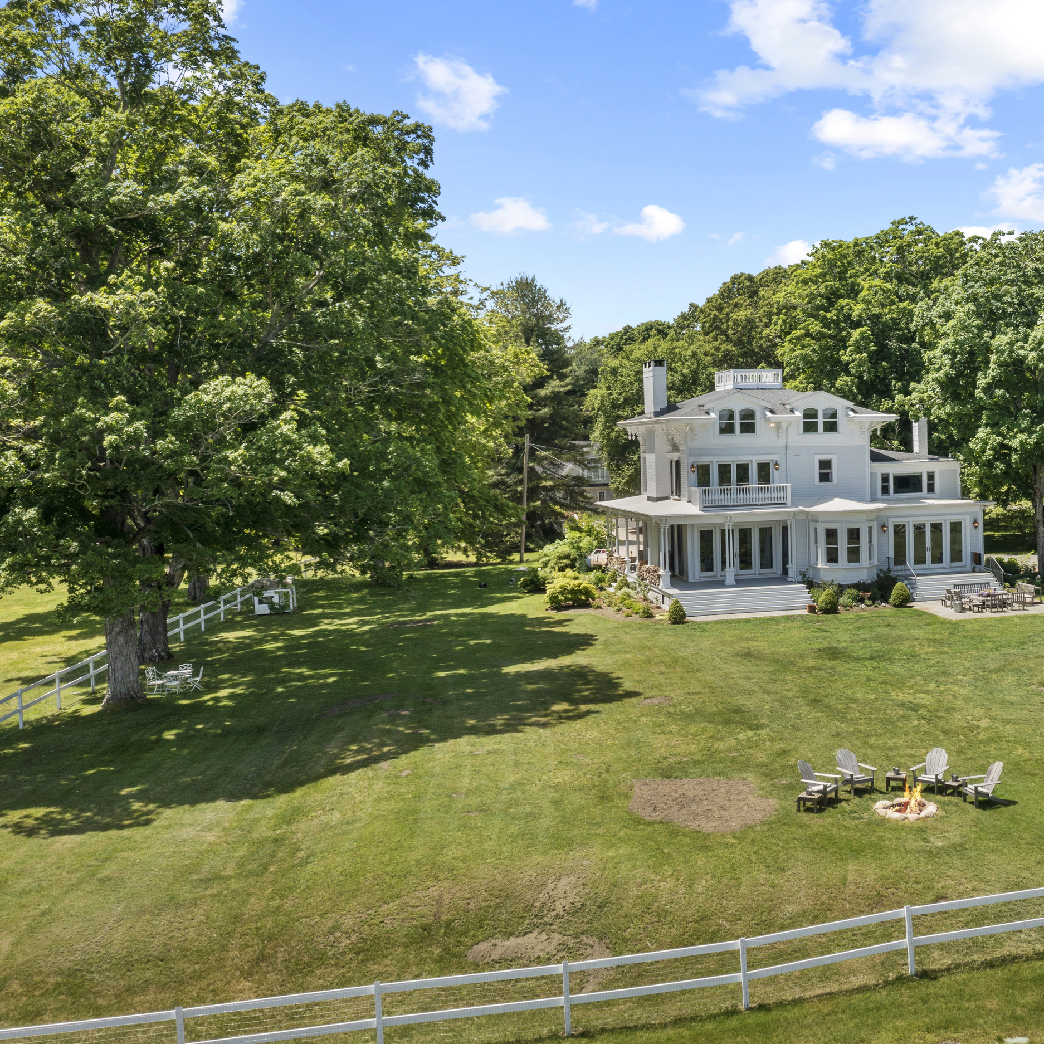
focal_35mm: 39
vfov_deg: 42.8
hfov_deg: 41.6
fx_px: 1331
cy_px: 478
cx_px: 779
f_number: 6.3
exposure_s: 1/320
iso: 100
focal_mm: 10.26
● ● ● ● ● ● ●
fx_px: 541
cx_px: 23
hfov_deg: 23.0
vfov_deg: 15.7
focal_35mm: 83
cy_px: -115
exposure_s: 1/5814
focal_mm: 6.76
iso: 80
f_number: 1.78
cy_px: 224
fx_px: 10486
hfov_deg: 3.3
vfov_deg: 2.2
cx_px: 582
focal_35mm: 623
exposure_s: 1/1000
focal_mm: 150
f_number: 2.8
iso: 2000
● ● ● ● ● ● ●
WHAT IS REQUIRED
Start with the line above that contains "focal_35mm: 39" and stop after the line that contains "focal_mm: 10.26". Output those lines exactly, and only those.

YOUR RESPONSE
focal_35mm: 39
vfov_deg: 42.8
hfov_deg: 41.6
fx_px: 1331
cy_px: 478
cx_px: 779
f_number: 6.3
exposure_s: 1/320
iso: 100
focal_mm: 10.26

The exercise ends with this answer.